Фрэнки и Барб держались за руки, в этот раз они все продумали и договорились встретиться в отеле, если им придется разделиться.
— Верните их домой! Верните их домой! — кричала Барб, размахивая плакатом.
Демонстранты выстроились у ступеней Капитолия единой живой стеной.
Парень с длинными волосами, одетый в военную форму, вышел вперед, встал перед толпой. Наступила тишина.
«Ветераны» замерли в предвкушении. Вдруг в небо взмыла блестящая точка, перелетела через ограду и со звоном упала на ступени Капитолия.
Военная медаль.
Ветераны один за другим выходили вперед, срывали с груди медали и бросали их на ступени. «Пурпурные сердца», «Бронзовые звезды», медали «За безупречную службу», военные жетоны. Они сыпались дождем и отскакивали от ступенек, в наступившей тишине был слышен лишь этот звон. Барб отпустила руку Фрэнки, протиснулась вперед и зашвырнула на ступени Капитолия свои лейтенантские погоны.
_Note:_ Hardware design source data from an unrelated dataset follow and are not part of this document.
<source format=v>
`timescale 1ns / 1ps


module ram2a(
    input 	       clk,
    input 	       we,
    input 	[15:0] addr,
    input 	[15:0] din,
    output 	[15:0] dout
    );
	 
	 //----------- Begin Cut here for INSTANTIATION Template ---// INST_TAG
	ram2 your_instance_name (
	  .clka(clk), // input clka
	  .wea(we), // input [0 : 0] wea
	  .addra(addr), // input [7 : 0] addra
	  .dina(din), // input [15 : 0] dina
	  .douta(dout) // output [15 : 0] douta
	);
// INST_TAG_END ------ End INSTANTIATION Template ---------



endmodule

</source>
Раздались полицейские свистки, а затем появились и сами полицейские в защитной экипировке — в шлемах и с пластиковыми щитами. Они накинулись на толпу и стали разгонять протестующих.
Толпа рассыпалась, начался хаос.
Фрэнки сбили с ног. Она свернулась клубком, пытаясь защититься от бегущих мимо ног, отползла в сторону. Добравшись до ограды, прижалась к ней, не в силах отдышаться. Полиция уже распыляла слезоточивый газ, глаза горели, она почти ничего не видела.
Сколько она так пролежала, ничего не видя, ничего не понимая?
Наконец медленно поднялась, попыталась собраться с мыслями. Сквозь туман слез она видела, как полицейские хватают людей, истошно сигналили машины, уносясь прочь, отъезжали фургоны журналистов.
Почти ничего не видя, едва ли не вслепую, Фрэнки брела куда-то, она пока не до конца осознала произошедшее, всю его глубину и неправильность. Улица была усыпана антивоенными брошюрами, сломанными транспарантами и разорванными военными билетами.
За оградой на ступенях Капитолия блестели сотни военных наград. Медали, доставшиеся кровью, теперь валялись, выброшенные в знак протеста.